# Given exercise
Reproduce word for word the part of the capture request text that opens with the words "CaptureRequest documentation" and closes with "set(CaptureRequest.CONTROL_AE_TARGET_FPS_RANGE, Range(fps, fps))".
[Start Source text]
I would like to point out that the targets: List<Surface> must be the exact same targets used as the CaptureRequest

Creating a capture request

CaptureRequest documentation
The capture request is how we can continuously notify the encoder that there is a new frame to be encoded. We can create one like so:

 fun createRecordRequest(session: CameraCaptureSession,
                            previewStabilization: Boolean = false): CaptureRequest {
        // Capture request holds references to target surfaces
        return session.device.createCaptureRequest(CameraDevice.TEMPLATE_RECORD).apply {
            // Add the preview and recording surface targets
            addTarget(viewFinder.holder.surface)
            addTarget(encoder.getInputSurface())

            // Sets user requested FPS for all targets
            set(CaptureRequest.CONTROL_AE_TARGET_FPS_RANGE, Range(fps, fps))

            if (previewStabilization) {
                set(CaptureRequest.CONTROL_VIDEO_STABILIZATION_MODE,
                    CaptureRequest.CONTROL_VIDEO_STABILIZATION_MODE_PREVIEW_STABILIZATION)
            }
        }.build()
[End Source text]
[Start Record extracts]
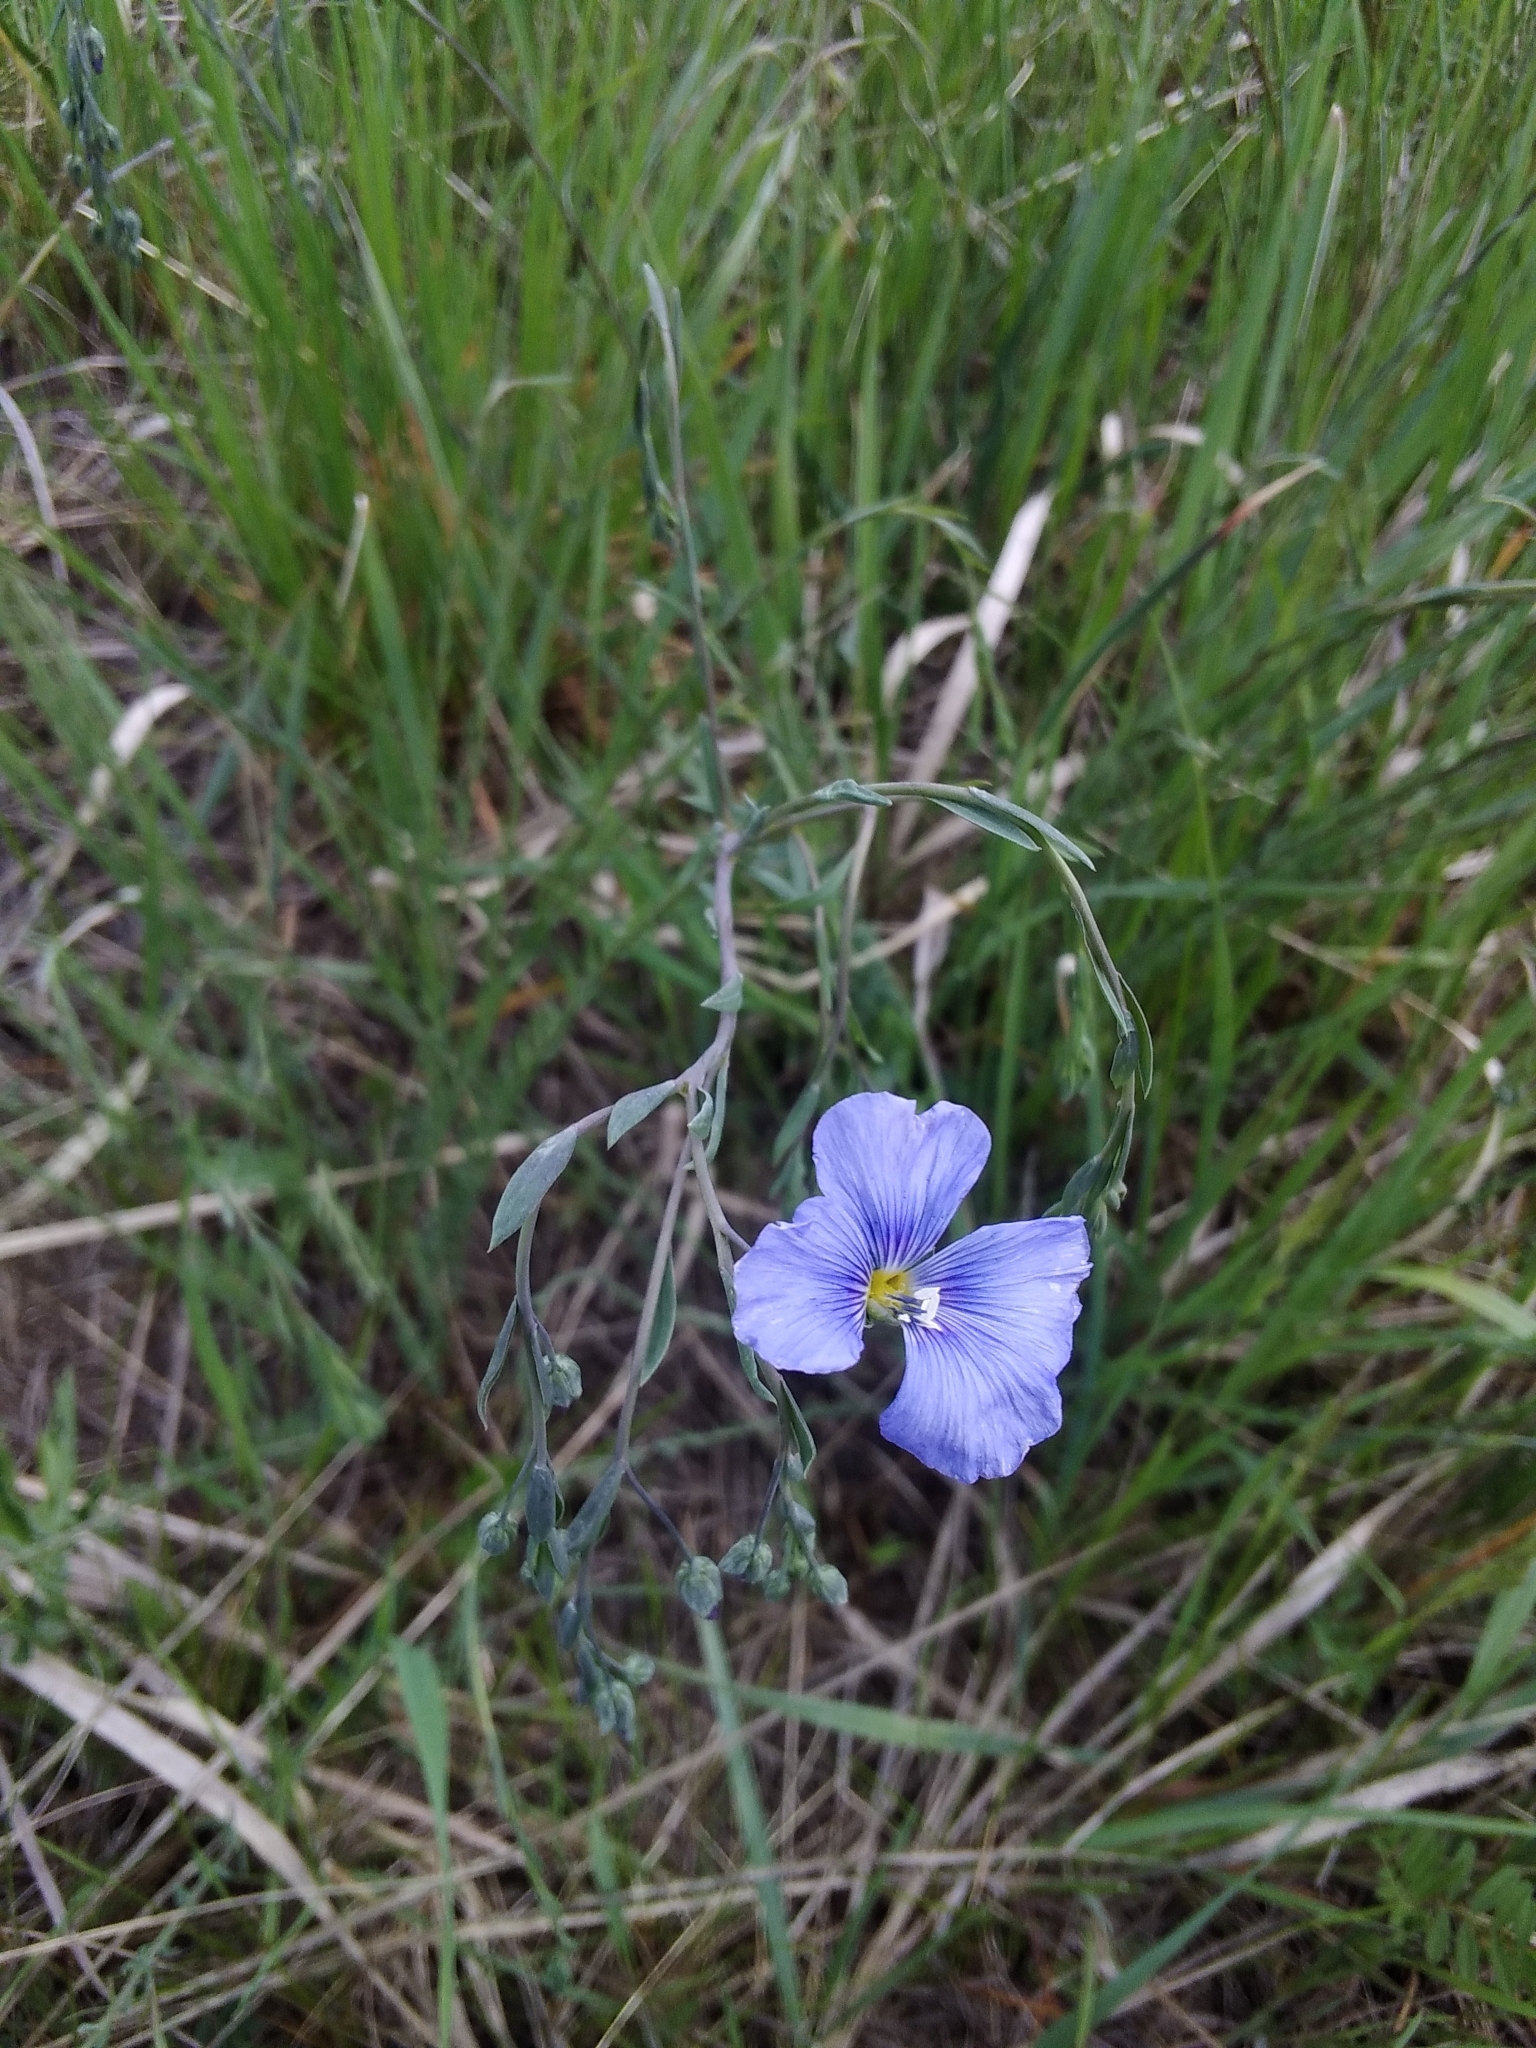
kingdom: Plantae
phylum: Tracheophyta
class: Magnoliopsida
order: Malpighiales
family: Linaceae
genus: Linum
[End Record extracts]
[Start Record extracts]
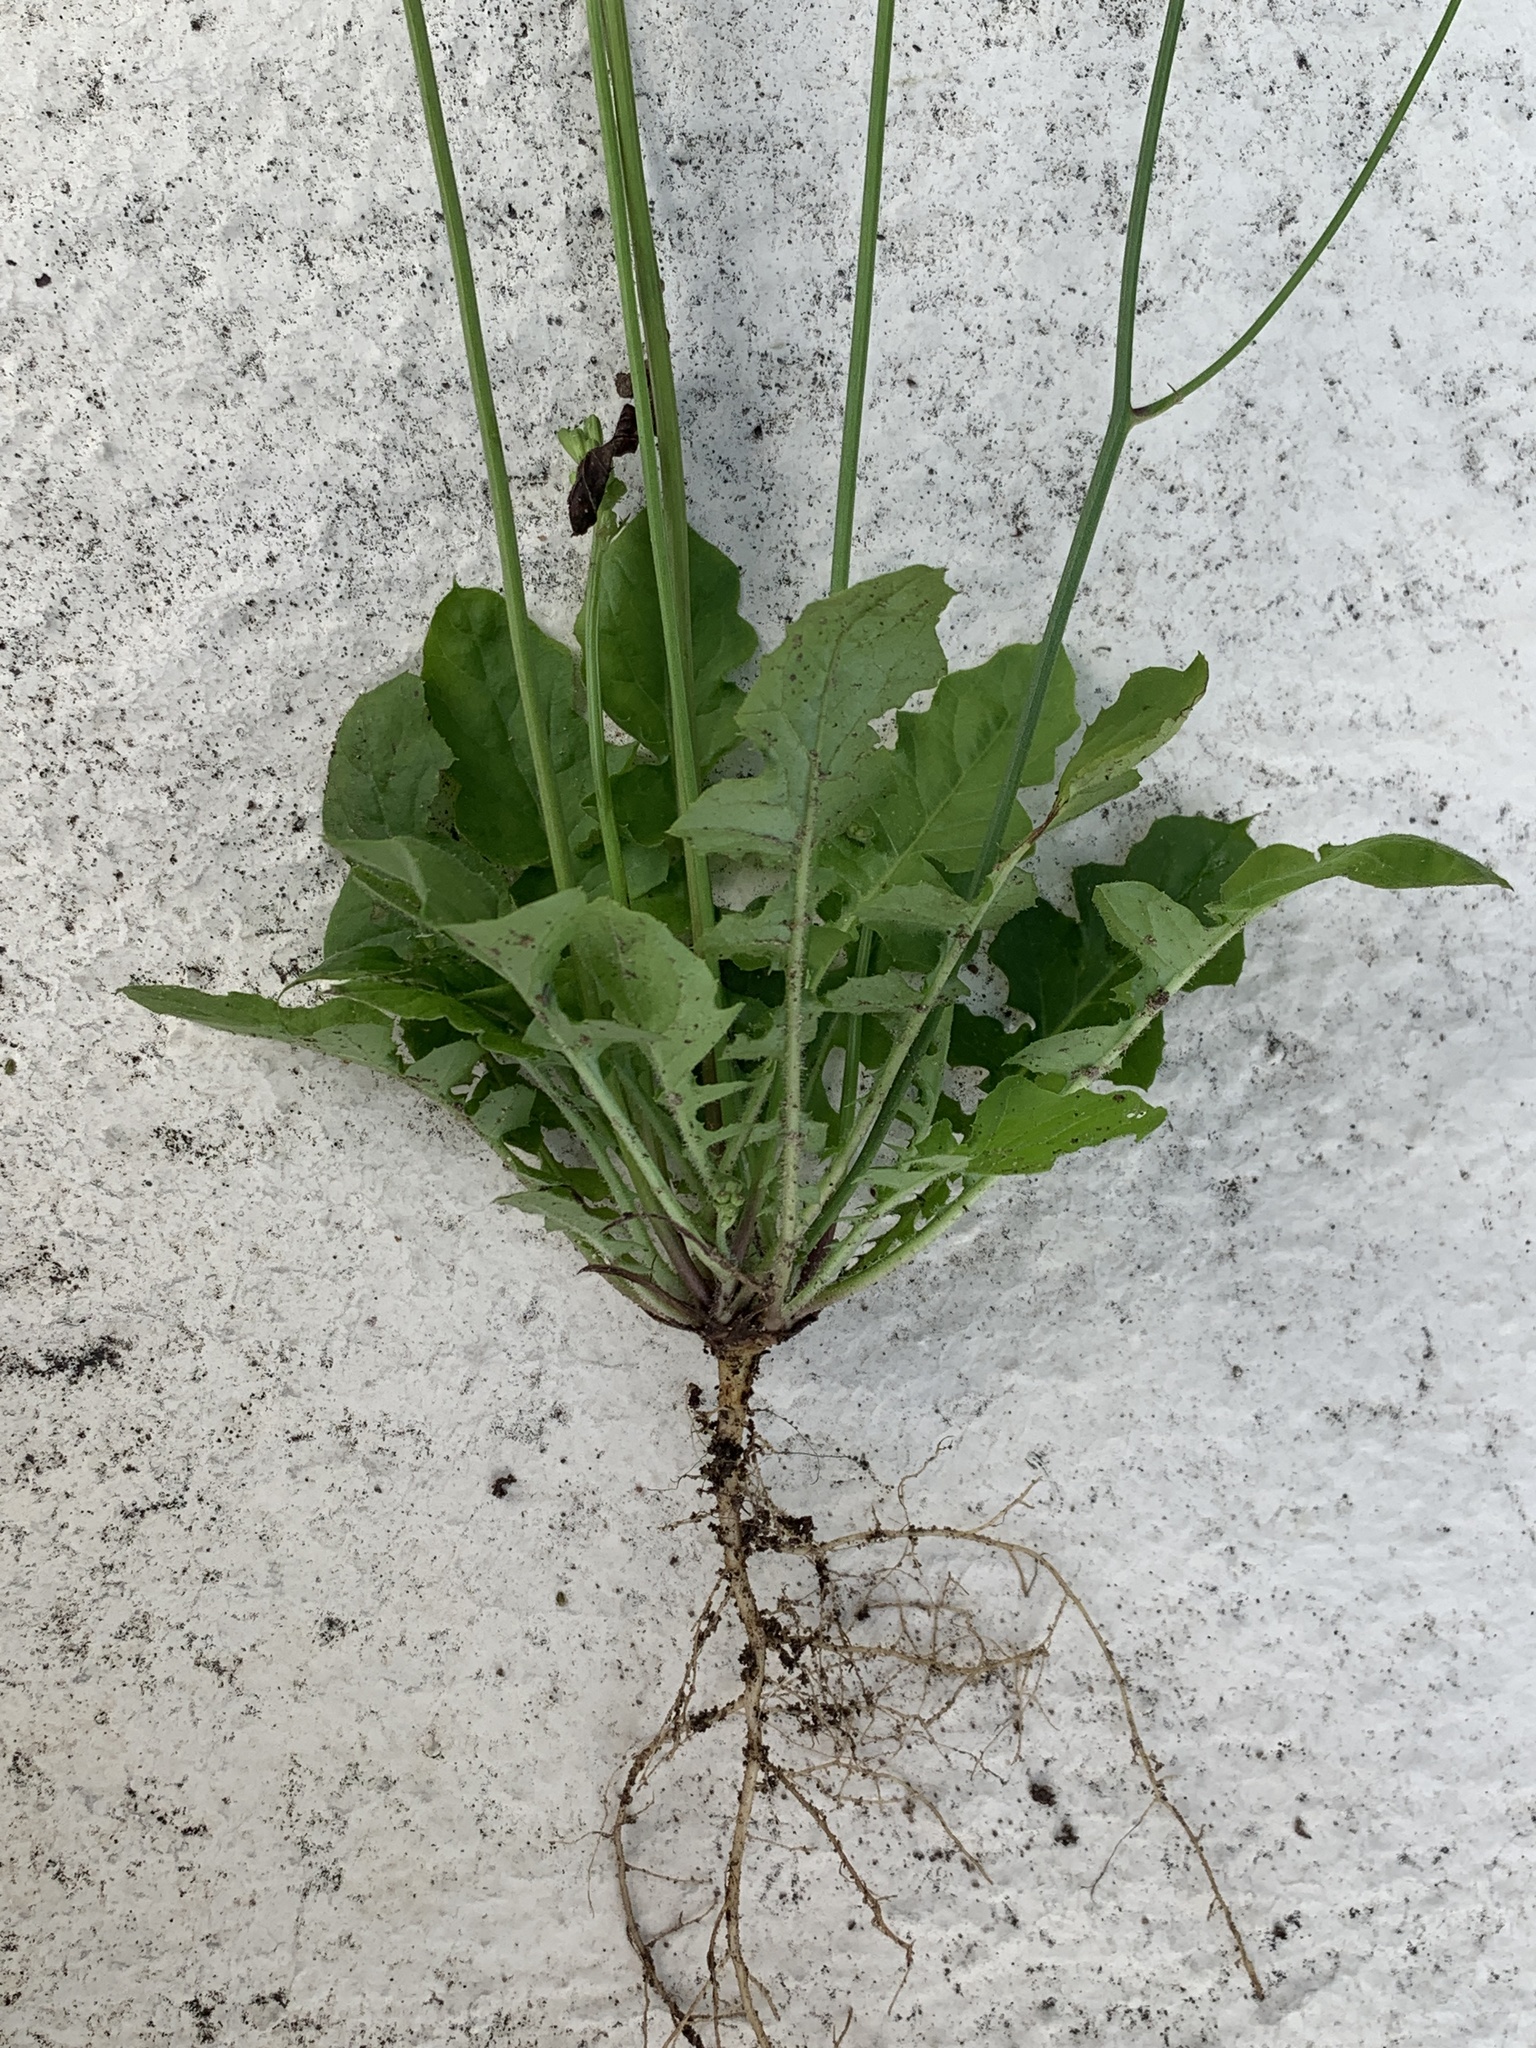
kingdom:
[End Record extracts]
# Reply
CaptureRequest documentation
The capture request is how we can continuously notify the encoder that there is a new frame to be encoded. We can create one like so:

 fun createRecordRequest(session: CameraCaptureSession,
                            previewStabilization: Boolean = false): CaptureRequest {
        // Capture request holds references to target surfaces
        return session.device.createCaptureRequest(CameraDevice.TEMPLATE_RECORD).apply {
            // Add the preview and recording surface targets
            addTarget(viewFinder.holder.surface)
            addTarget(encoder.getInputSurface())

            // Sets user requested FPS for all targets
            set(CaptureRequest.CONTROL_AE_TARGET_FPS_RANGE, Range(fps, fps))